Когда они ушли (Сенька уважительно придержал дверь доктору Троицкому), Лесь где стоял, там и сел на пол — аккурат посреди комнаты. Нужно было достать уксус, обтереть Ваську. Сначала водой — для чистоты. Потом вот этим… уксусом, чтобы жар сбить. Нужно было еще воды накипятить. В чайнике, поди, с утра осталось совсем немного. Нужно было…

Нужно было залезть в комод, достать старый нянин стеганый жилет и выпороть из него панагию. Пришло время. То самое время, про которое Лесь искренне надеялся, что оно никогда не придет. «Прости, мама».

========== 9. “Мой Лизочек так уж мал…” ==========

*

«Похоже, я жив…» Боль поднималась и отступала. Медленно, но неотвратимо, точно вода в Неве во время наводнения. Вот она есть: накрывает с головой, бьется в висках, скручивается в животе, покалывает в кончиках пальцев, мешает дышать, глотать, думать. А вот – уже отступает, оставляя одну-единственную фразу: «Похоже… я жив?» Именно так, с вопросом. Потому что… Ну… уверенности нет никакой.
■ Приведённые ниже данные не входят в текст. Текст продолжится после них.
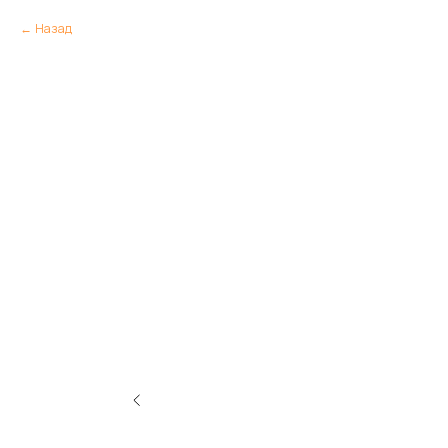
Назад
Василий Степанович приходил в себя медленно и муторно. Всему требовалось учиться наново. Сначала научился открывать глаза. (Непростое это оказалось дело!) Потом – поворачивать голову. Медленно-медленно. Никуда не торопясь.
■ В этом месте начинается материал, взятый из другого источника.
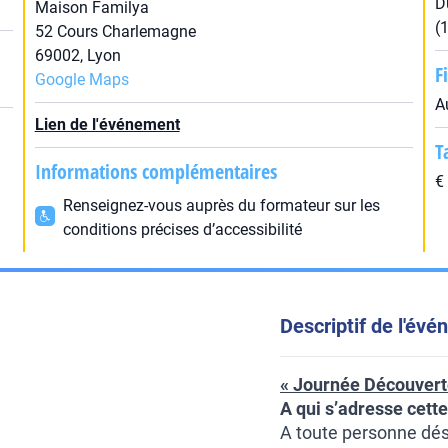
D
Maison Familya
(
52 Cours Charlemagne
69002, Lyon
F
Google Maps
A
Lien de l'événement
T
Informations complémentaires
€
Renseignez-vous auprès du formateur sur les
conditions précises d’accessibilité
Descriptif de l'év
« Journée Découvert
A qui s’adresse cett
A toute personne dési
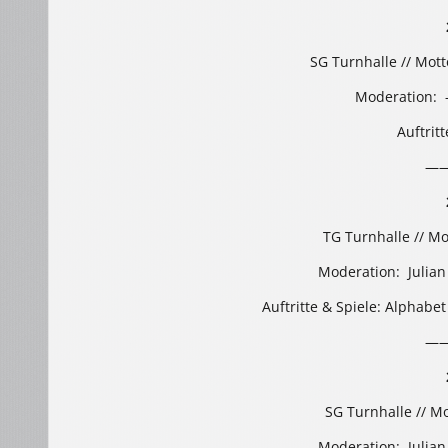
SG Turnhalle // Mot
Moderation: 
Auftritt
—
TG Turnhalle // Mo
Moderation: Julian
Auftritte & Spiele: Alphabe
—
SG Turnhalle // M
Moderation: Julian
Желание говорить пока что оставалось только желанием: казалось, внутри горла прошлись, основательно так, рашпилем и для верности то, что осталось, крепко-накрепко перетянули грубой ниткой. Или даже бечевкой.

А вот слух и обоняние обнаружились вполне на месте. И теперь доносили странное. Звук и запах. Запах… пахло чем-то необыкновенно вкусным, из детства. Звук… В доме кто-то пел. Нет, не пел – тихонечко, совсем на грани слышимости напевал. Грудной женский голос (Откуда у них в подвале может взяться женщина?) выводил, на удивление точно попадая в ноты. (Василий Степанович, сам музыкальной грамоте не обученный, такие вещи чувствовал просто всем нутром. Тот же Сенька даже обыкновенные частушки порой исхитрялся петь мимо — и в сторону.)